Excerpt to read
If income distribution is more egalitarian in Québec than in Canada as a whole, internationally, Canada and Québec fare worse than most countries that have a comparable level of economic development (Table 6).

Table 6. Gini Coefficient Before and After Taxes and Transfers, and Impact of Redistribution, Mid-2000s, Several OECD Countries and Québec
  Gini before taxes and transfers
Gini after taxes and transfers
Impact of the redistribution
Impact of the redistribution
Denmark 41.7 23.2 -18.4 -44.1
Sweden 43.2 23.4 -20.6 -47.7
Austria 43.2 26.5 -16.8 -38.9
Belgium 49.4 27.1 -22.3 -45.1
Netherlands 42.3 27.1 -15.2 -35.9
Norway 43.3 27.6 -15.7 -36.3
France 48.2 28.1 -20.1 -41.7
Québec (2006) 44.3 29.4 -14.9 -33.6
Germany 50.7 29.8 -20.9 -41.2
Canada (2006) 43.6 31.8 -11.8 -27.1
United Kingdom 46.0 33.5 -12.5 -27.2
Italy 55.7 35.2 -20.5 -36.8
United States 45.7 38.1 -7.6 -16.6

Source: adapted from Goudswaard et al (2010:6) for countries other than Canada and Québec. Statistics Canada, Table 202-0709. (Table reproduced from Lamoureux and Bourque 2011).

Canada ranks 10th among 12 countries regarding equality in the distribution of disposable income. By integrating Québec in this table, it would be 8th out of 13 countries, between the most egalitarian countries, such as Denmark and Sweden, which lead the way with Gini coefficients of 23.2 and 23.4 respectively, and the least egalitarian ones, Italy and especially the U.S., with indexes of 35.1 and 38.2 respectively.

Part 3.
Poverty Among People with Disabilities

As the Office des personnes handicapées du Québec (OPHQ) pointed out in its brief on Bill 112, "people with disabilities and their families continue to be overrepresented among groups hit hardest with poverty and social exclusion". It should be noted that only 35% of disabled people aged 15 to 64 years are employed in Québec, while the proportion doubles for the entire population of this age group (CCLP, 2009:32).

When trying to identify the reality of poverty among disabled people in Canada and in each province, we have to deal with a significant lack of statistical information. This is very unfortunate, frankly unacceptable, given the serious impact of this phenomenon on this group of citizens. In fact, the only available data come from the Canadian Participation and Activity Limitation Surveys (PALS) of 2001 and 2006, which use the after-tax Low Income Cut-Offs from Statistics Canada.

Parts of the exercise
(1) From the excerpt above on income distribution and poverty, retype the part that opens with the words containing "As the Office" and closes with "from Statistics Canada.".
(2) According to the excerpt on income distribution and poverty, what share of disabled people aged 15 to 64 in Québec are employed?

Available data

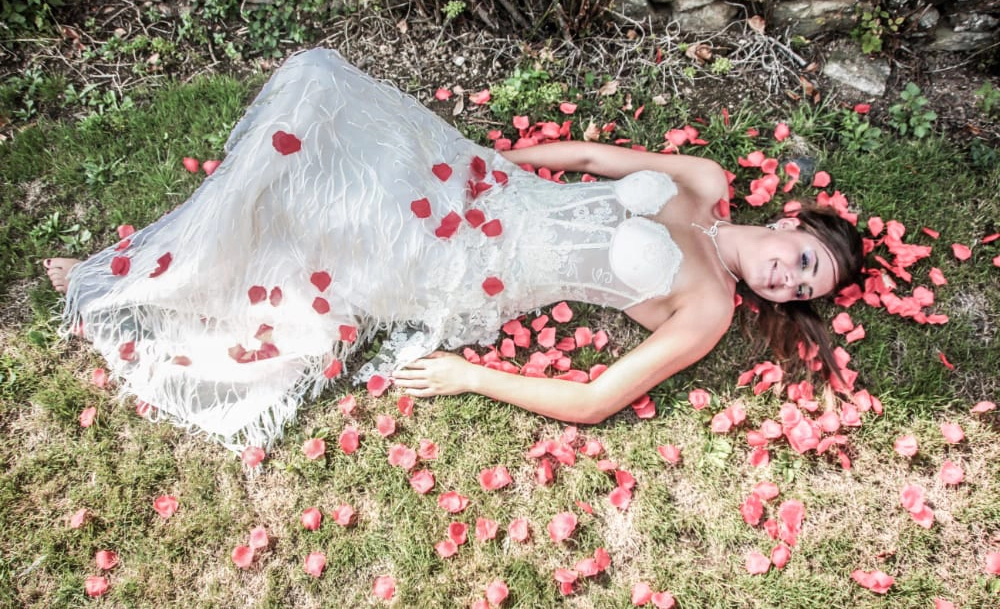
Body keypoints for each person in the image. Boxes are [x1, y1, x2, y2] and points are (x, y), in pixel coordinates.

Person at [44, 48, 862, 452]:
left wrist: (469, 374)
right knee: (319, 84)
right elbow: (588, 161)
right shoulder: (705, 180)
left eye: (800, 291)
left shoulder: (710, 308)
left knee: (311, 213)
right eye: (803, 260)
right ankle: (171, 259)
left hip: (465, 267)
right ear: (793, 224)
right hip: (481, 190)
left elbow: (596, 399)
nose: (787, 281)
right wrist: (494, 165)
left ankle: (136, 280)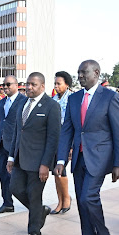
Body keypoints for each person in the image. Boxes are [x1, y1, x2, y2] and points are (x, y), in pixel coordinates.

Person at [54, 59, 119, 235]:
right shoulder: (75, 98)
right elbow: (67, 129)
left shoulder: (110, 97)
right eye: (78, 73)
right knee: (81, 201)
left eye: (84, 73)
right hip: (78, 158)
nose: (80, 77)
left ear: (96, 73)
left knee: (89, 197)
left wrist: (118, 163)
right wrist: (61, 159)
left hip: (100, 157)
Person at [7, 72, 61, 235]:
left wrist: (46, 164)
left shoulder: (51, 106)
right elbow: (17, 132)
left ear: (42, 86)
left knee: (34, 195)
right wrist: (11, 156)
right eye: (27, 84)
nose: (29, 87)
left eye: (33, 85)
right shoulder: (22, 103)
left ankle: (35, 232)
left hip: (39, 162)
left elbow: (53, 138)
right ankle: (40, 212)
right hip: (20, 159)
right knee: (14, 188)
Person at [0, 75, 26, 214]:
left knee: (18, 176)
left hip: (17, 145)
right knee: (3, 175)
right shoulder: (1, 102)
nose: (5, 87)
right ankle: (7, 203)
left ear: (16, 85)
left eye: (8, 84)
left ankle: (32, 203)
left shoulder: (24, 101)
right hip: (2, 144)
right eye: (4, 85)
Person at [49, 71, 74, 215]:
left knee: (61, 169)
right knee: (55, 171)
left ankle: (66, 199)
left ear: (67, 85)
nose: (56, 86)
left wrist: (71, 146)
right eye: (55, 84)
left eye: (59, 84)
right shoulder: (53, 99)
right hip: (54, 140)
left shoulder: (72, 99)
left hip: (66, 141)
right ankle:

Responses for each task
(1)
As the Office des personnes handicapées du Québec (OPHQ) pointed out in its brief on Bill 112, "people with disabilities and their families continue to be overrepresented among groups hit hardest with poverty and social exclusion". It should be noted that only 35% of disabled people aged 15 to 64 years are employed in Québec, while the proportion doubles for the entire population of this age group (CCLP, 2009:32).

When trying to identify the reality of poverty among disabled people in Canada and in each province, we have to deal with a significant lack of statistical information. This is very unfortunate, frankly unacceptable, given the serious impact of this phenomenon on this group of citizens. In fact, the only available data come from the Canadian Participation and Activity Limitation Surveys (PALS) of 2001 and 2006, which use the after-tax Low Income Cut-Offs from Statistics Canada.

(2) 35%